En procédant à une révision des paliers d’imposition, en mettant en place un nouvel impôt sur l’actif net (patrimoine) du 1% des personnes les plus riches, et en abolissant l’inclusion partielle du gain en capital, parmi d’autres mesures, le Québec disposerait de plus de 20 milliards de revenus supplémentaires pour renforcer significativement son filet social, à un moment où les crises se multiplient (logements chers, insécurité alimentaire et itinérance, pauvreté), que les services publics se détériorent, que les inégalités sociales s’accroissent et qu’une fracture sociale prend peu à peu forme.

« On peut tout à fait se donner les moyens de répondre aux besoins de l’ensemble de la population. C’est une question de choix politiques. Nous intimons le futur gouvernement à rompre avec les politiques néolibérales des dernières décennies, et à réorienter dès maintenant le Québec vers un avenir fait de justice fiscale et sociale », d’indiquer Véronique Laflamme, une des porte-paroles de la Coalition Main rouge.
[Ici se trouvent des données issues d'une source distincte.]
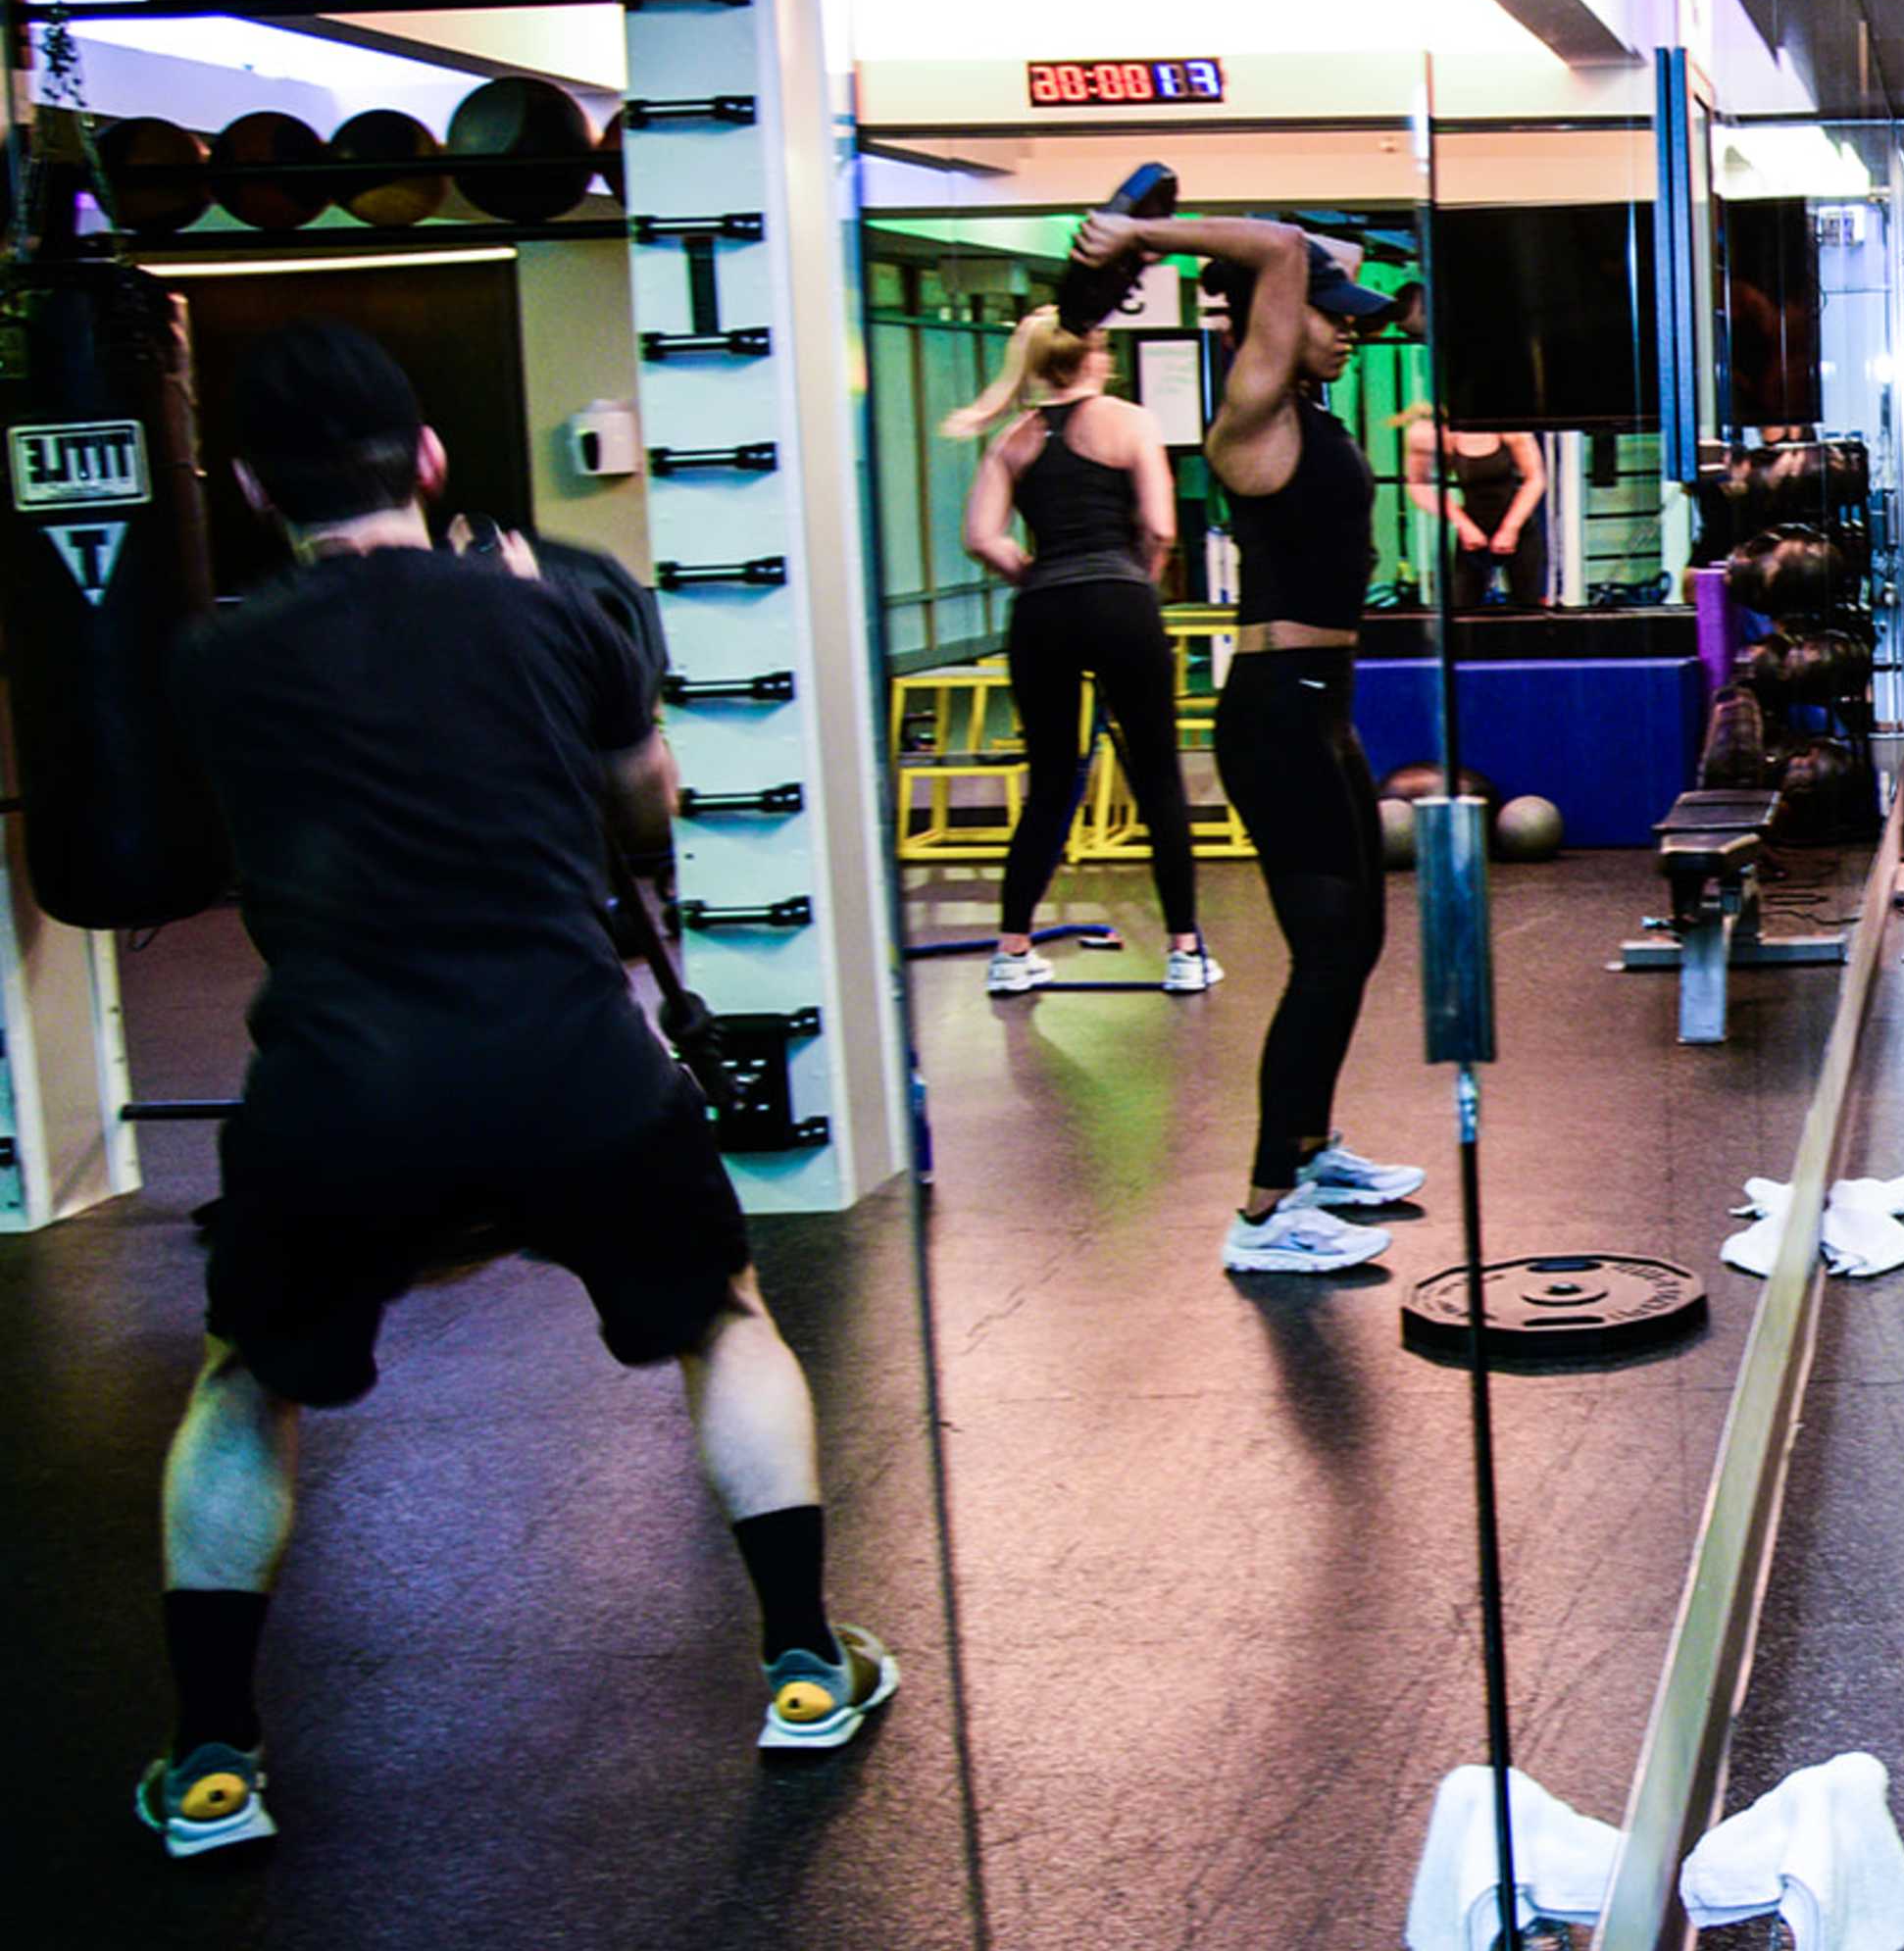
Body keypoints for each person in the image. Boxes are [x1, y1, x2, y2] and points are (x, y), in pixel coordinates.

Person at [139, 322, 893, 1856]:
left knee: (242, 1379)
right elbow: (646, 807)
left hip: (342, 1085)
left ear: (244, 483)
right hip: (567, 1062)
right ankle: (806, 1665)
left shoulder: (213, 655)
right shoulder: (551, 612)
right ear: (426, 458)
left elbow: (203, 839)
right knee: (722, 1315)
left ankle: (214, 1760)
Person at [1077, 204, 1431, 1275]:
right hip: (1276, 713)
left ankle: (1313, 1153)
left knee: (1357, 945)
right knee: (1325, 954)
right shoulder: (1252, 420)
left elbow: (1303, 259)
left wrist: (1339, 260)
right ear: (1272, 326)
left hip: (1323, 705)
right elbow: (1276, 251)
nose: (1351, 329)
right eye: (1334, 315)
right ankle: (1264, 1212)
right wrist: (1145, 234)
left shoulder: (1313, 415)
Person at [943, 309, 1214, 995]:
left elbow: (981, 536)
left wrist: (1033, 575)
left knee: (1052, 780)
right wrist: (1136, 586)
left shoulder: (1014, 438)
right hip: (1120, 601)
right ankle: (1184, 951)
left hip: (1043, 613)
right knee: (1156, 775)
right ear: (1097, 354)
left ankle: (1011, 952)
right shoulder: (1130, 421)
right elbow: (1158, 525)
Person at [1401, 412, 1551, 610]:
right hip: (1472, 531)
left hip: (1520, 528)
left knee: (1529, 606)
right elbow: (1418, 483)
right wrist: (1462, 524)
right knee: (1462, 607)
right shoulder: (1437, 433)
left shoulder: (1509, 428)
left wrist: (1510, 528)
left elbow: (1535, 478)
« Trop souvent, le débat sur les finances publiques est monopolisé par un discours misant presque exclusivement sur la réduction des dépenses, et ce, au détriment du filet social. Aujourd’hui, nous montrons concrètement qu’il est possible de faire autrement en proposant des mesures fiscales qui accroissent les revenus de l’État, plutôt que de s’arrêter au bon vieux réflexe de couper dans les services publics », mentionne Olivier Surprenant, l’un des porte-paroles de la Coalition Main rouge.
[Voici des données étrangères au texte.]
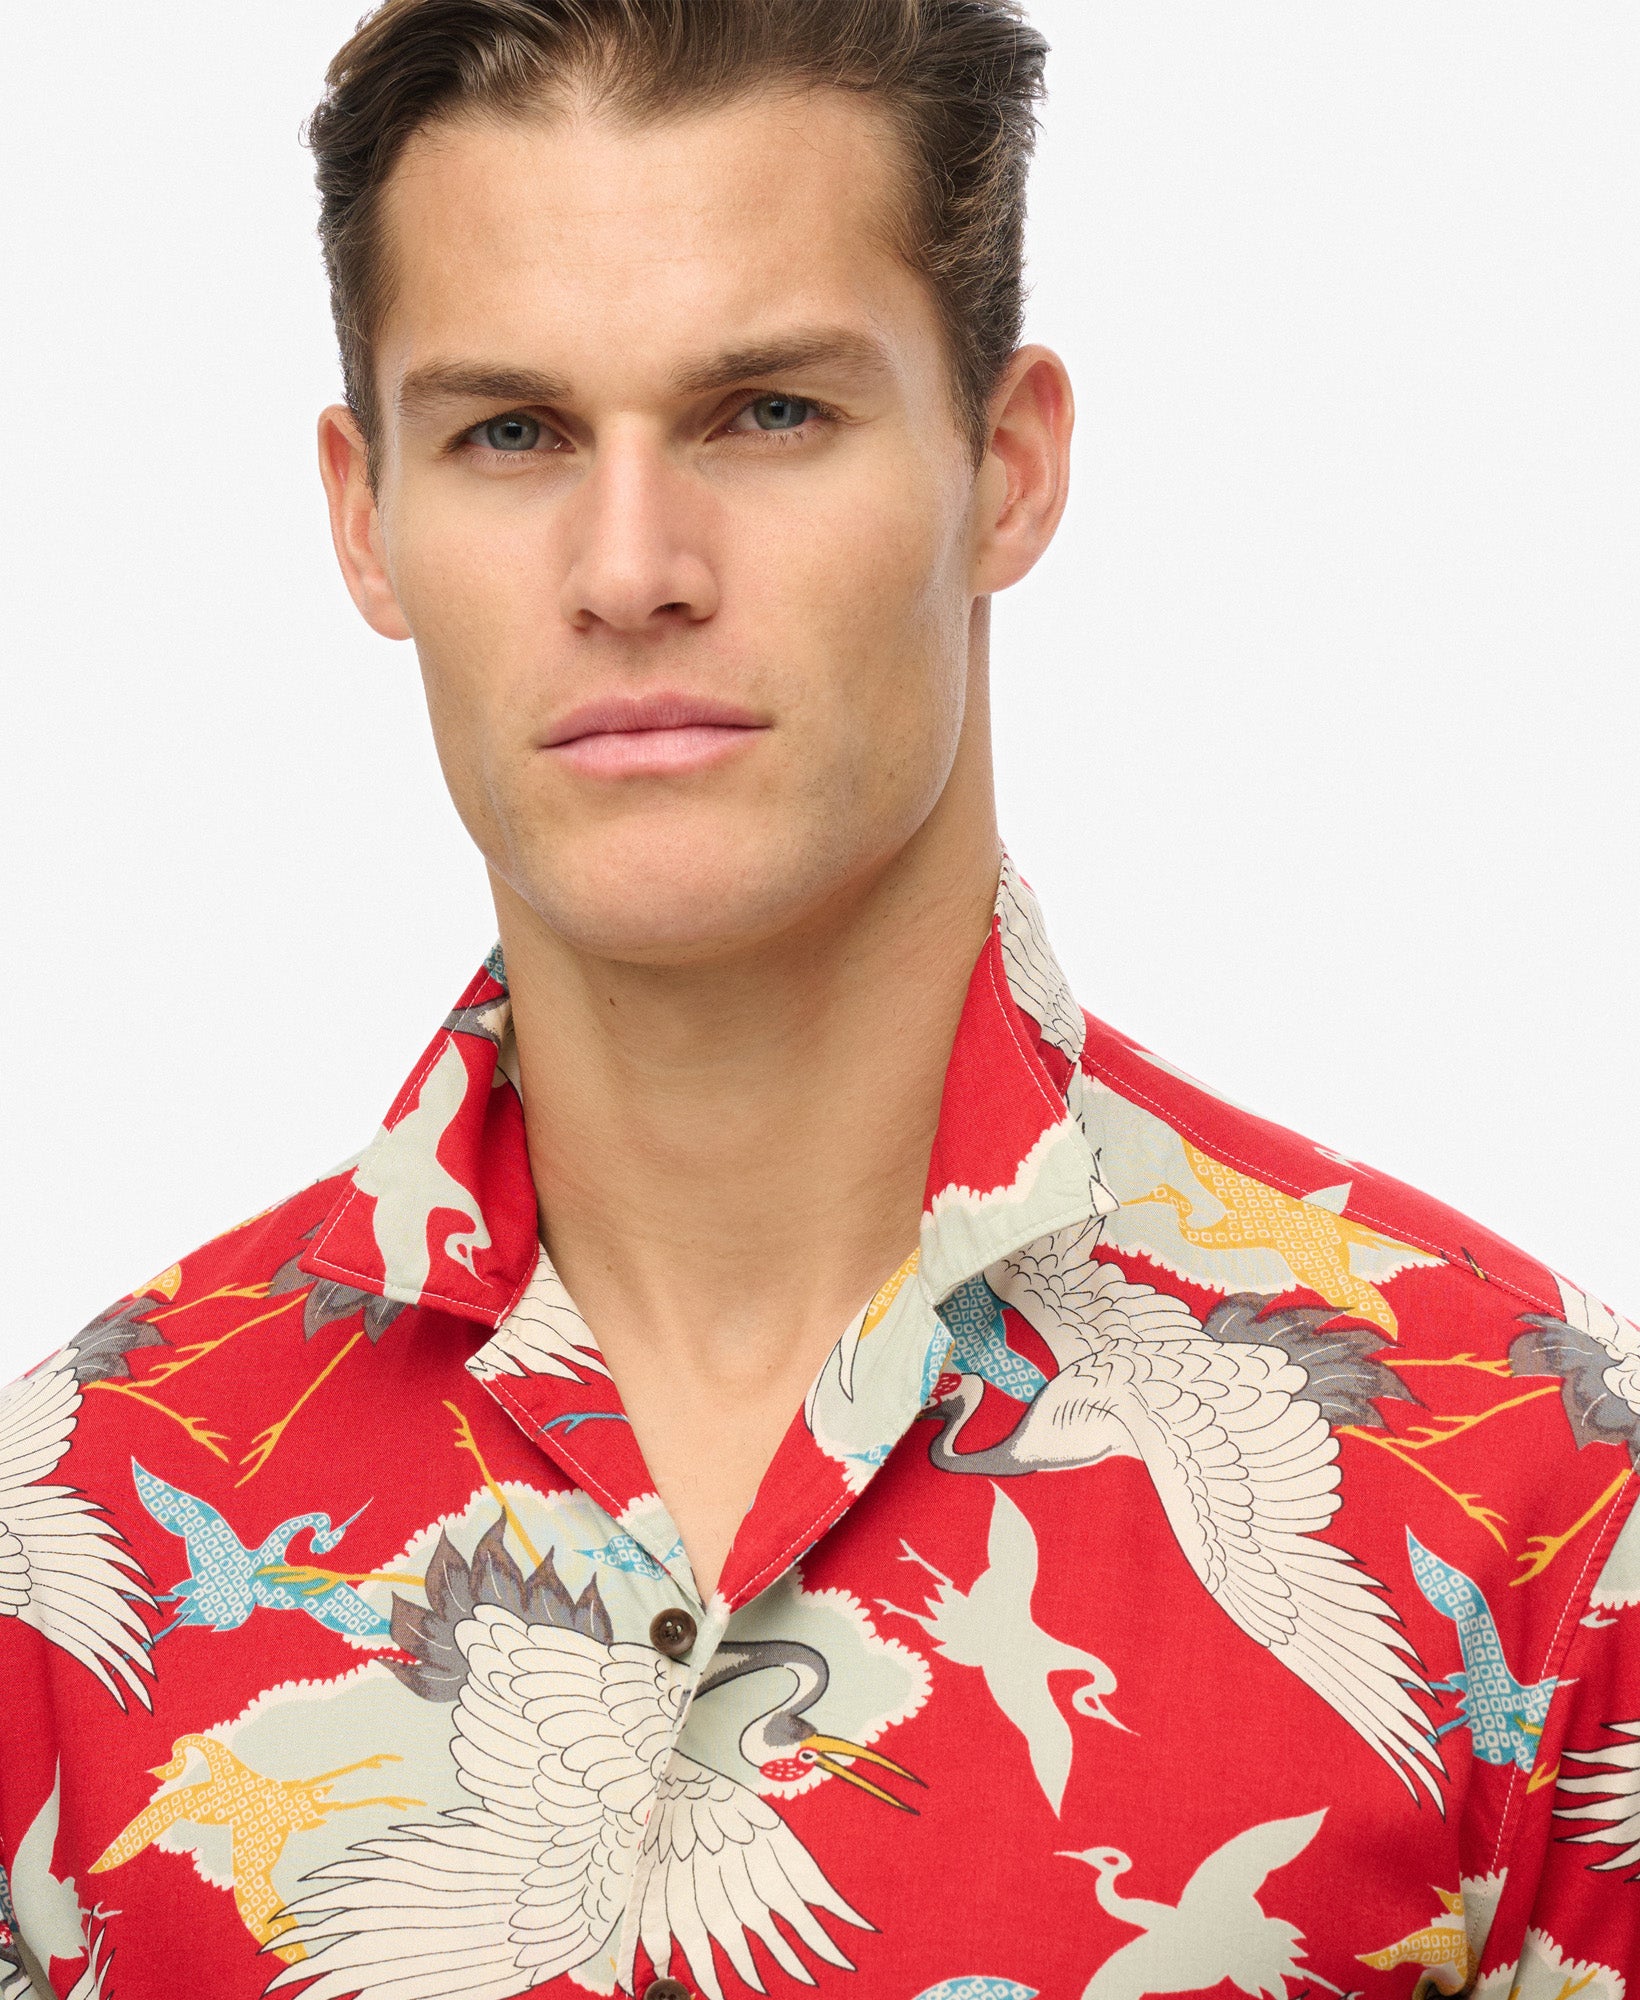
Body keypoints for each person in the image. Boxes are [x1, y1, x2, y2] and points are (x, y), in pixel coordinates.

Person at [1, 1, 1634, 1993]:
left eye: (765, 412)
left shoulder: (1539, 1502)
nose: (631, 568)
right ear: (368, 516)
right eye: (512, 432)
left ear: (1006, 467)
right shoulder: (68, 1536)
« On ne peut pas laisser une poignée de personnes accumuler toujours plus de richesse, alors que des milliers de personnes n’arrivent plus à se loger, à se nourrir adéquatement et à joindre les deux bouts. Nos services publics sont en si piètre état que les gens doivent payer pour aller dans le privé, le secteur communautaire étouffe. Ça doit changer, et la solution passe inévitablement par une plus grande justice fiscale », de conclure Véronique Laflamme.